## Text shown
The first quarter was impacted by above-average winter temperatures in France and, as expected, lower nuclear power production in Belgium. Excluding the negative temperature effect in France, the current operating income1 would have grown on an organic basis.
Client Solutions results were atypical, driven by timing effect and selected recent renewals, driving a slower start than last year. As a reminder, the fourth quarter usually accounts for a very important part of the annual profits of these activities.
Renewables and Thermal activities delivered organic2 growth, led by positive momentum in new Power Purchase Agreements (PPA).
Most of the first quarter headwinds are expected to reverse by year end, notably in Nuclear (with the restart of three additional Belgian production units since January) and in Client Solutions, driving 2019 full year profit growth weighted towards the second half.

## Provided data
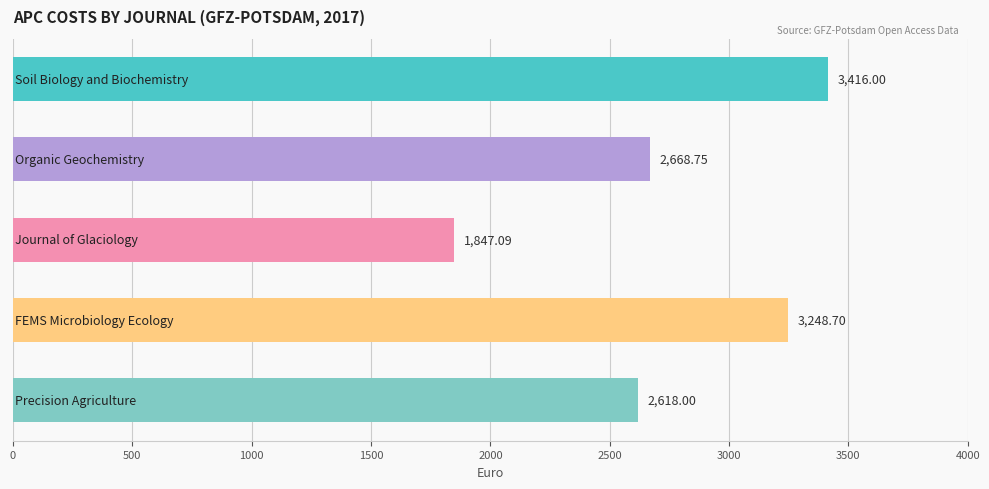

What is the difference between the second highest and second lowest values?

630.7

## Required tasks
• 1. Answer these questions about the quarterly results text, one line each.
(a) Which two conditions affected the first quarter?
(b) What led the organic growth in Renewables and Thermal activities?
(c) How many additional Belgian production units have restarted since January?
• 2. Extend the quarterly results text with a few sentences that follow on from its final sentence.

## Answers by item
• 1.
(a) Above-average winter temperatures in France and lower nuclear power production in Belgium.
(b) Positive momentum in new Power Purchase Agreements (PPA).
(c) Three.

• 2.
Thus, ENGIE confirms its 2019 guidance3 for the net recurring income Group share (in a range of EUR 2.5 billion to EUR 2.7 billion), for the net financial debt / EBITDA ratio (equal or below 2.5x) and for the dividend (based on a pay-out ratio on net recurring income Group share of 65% to 75% with an intention to target the upper end of this range).
Upon the presentation of the 2018 first quarter financial information, Isabelle Kocher, ENGIE’s CEO, stated: “Our forecast trajectory for growth and profitability is consistent with our annual and medium-term plans, notwithstanding the unfavourable temperature and prior year comparative effects on the first quarter. Our positive results in Renewables demonstrate real growth momentum and our central role in accelerating our customers’ zero-carbon transition. We are building a long-term growth platform on the basis of a portfolio of solutions that will meet the economic and climate challenges of the future. During this quarter, our strategic transformation continued with the disposal of our coal assets in Asia-Pacific, Germany and The Netherlands, the investment in Transportadora Associada de Gás S.A. (TAG) for Networks as well as the partnership in Renewables with Tokyo Gas in Mexico.”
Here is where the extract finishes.